George is listed as a shoemaker. The term "cordwainer" is an Anglicization of the French word cordonnier, which means shoemaker, introduced into the English language after the Norman invasion in 1066. The English term cordwainer first appears in 1100. Since this date the term cordouan, or cordovan leather, has been applied to several varieties of leather. Today cordovan leather is a vegetable tanned horse "shell," and like the Medieval cordwain is used only for the highest quality shoes. A distinction preserved by cordwainers since the earliest times is, that a cordwainer works only with new leather, whereas a cobbler works with old. Cobblers have always been repairers, frequently prohibited by law from making shoes.

Interesting that in 1871 in the census we find that Harriet has moved back to Norwich. Leather working was very important to Norwich at this time - .See also the book called The History of Shoemaking in Norwich introduction by H J Sexton  by

 We think of Norwich as a pleasant, clean town but at this time,  like all 19th century towns Norwich was dirty, overcrowded and unsanitary. There were epidemics of smallpox, typhoid, cholera and diphtheria during the century. In 1819 there were 530 deaths from smallpox.

The leather trade must have picked up because by the 1871 census they have moved back to Norwich. They are living in Nelson Street – sadly no numbers are given. Nelson Street. And they have been very busy in the bedroom because there are seven children. They must have moved there between 1861 and 1863.

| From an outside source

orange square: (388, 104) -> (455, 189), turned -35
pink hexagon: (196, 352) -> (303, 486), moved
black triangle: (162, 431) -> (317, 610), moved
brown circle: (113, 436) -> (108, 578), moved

In the house we find George now aged 32 and with the title cordwainer, Harriet his wife aged 30. The children are:

  1. George Jabez Sexton bc 1862 St Mary’s Newington – see Fourth generation

  2. Mary Sexton bc 1864 b Norwich

  3. Adelaide Sexton bc 1865 b Norwich

  4. Harriet Sexton bc 1865 b Norwich

  5. Phebe Sexton bc 1865 b Norwich

  6. Octavious Sexton b 1867  3rd qtr b Norwich. He married Ellen (Ayling) aged 24 - banns were called on May 13, 20 and 27 and the couple were married 4 Jun 1888 at St John the Evangelist, Walworth. On the marriage certificate his occupation is labourer. They were living at 19 Aylesbury Street Ellen’s father was William Ayling, a coachman. 

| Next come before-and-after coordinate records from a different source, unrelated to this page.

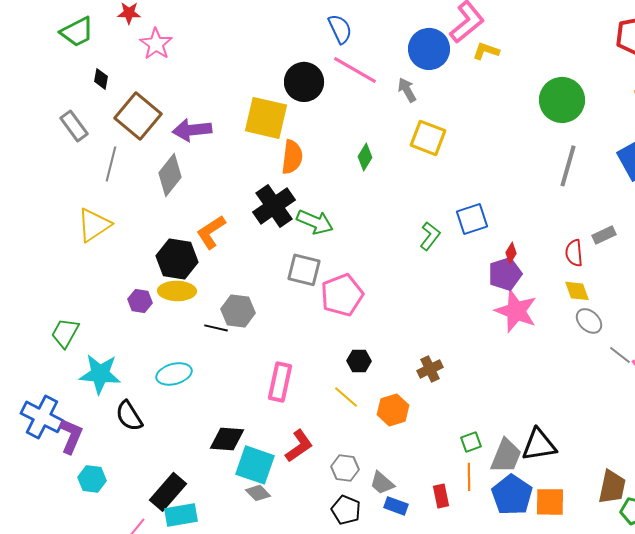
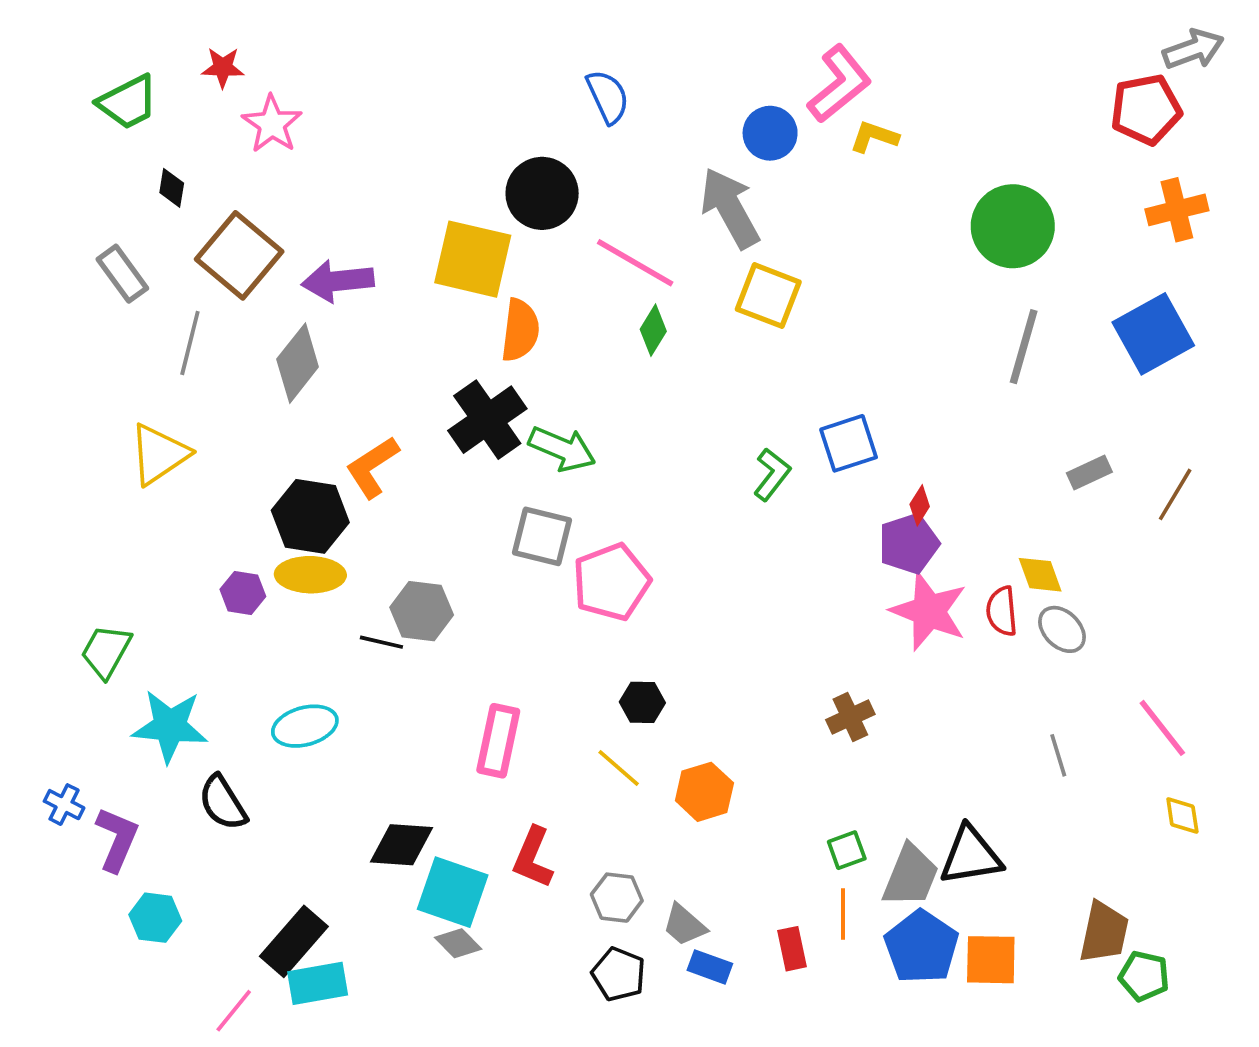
blue circle: (429, 49) -> (770, 133), size x0.7
pink line: (355, 70) -> (635, 263), moved
gray arrow: (407, 90) -> (730, 208), size x1.8
red semicircle: (574, 253) -> (1002, 611), moved
gray line: (620, 355) -> (1058, 755), moved, turned 35
brown cross: (430, 369) -> (850, 717), moved
blue cross: (42, 417) -> (64, 805), size x0.5
red L-shape: (299, 446) -> (533, 857), turned 148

Octavius and Ellen had issue:

  • Ellen Sexton b 1879

  • Kate Sexton b 1880

  • Ada Sexton ch 18 Nov 1898 Camberwell

  • George Sexton ch 19 Nov 1902 Camberwell


In the 1881 census we find that he has a wife called ????? and is living at 2 Crawford Street, Lambeth together with two daughters – b 1879 and b 1880.He is working as a stone mason. The area has changed substantially but George would recognize the two pubs, that he no doubt relaxed in after a hard week cutting stone.The 1891 census shows that his mother in law Wliza Ayling aged 58 b Sussex is there as well as his brother in law aged 17 – Fred Ayling.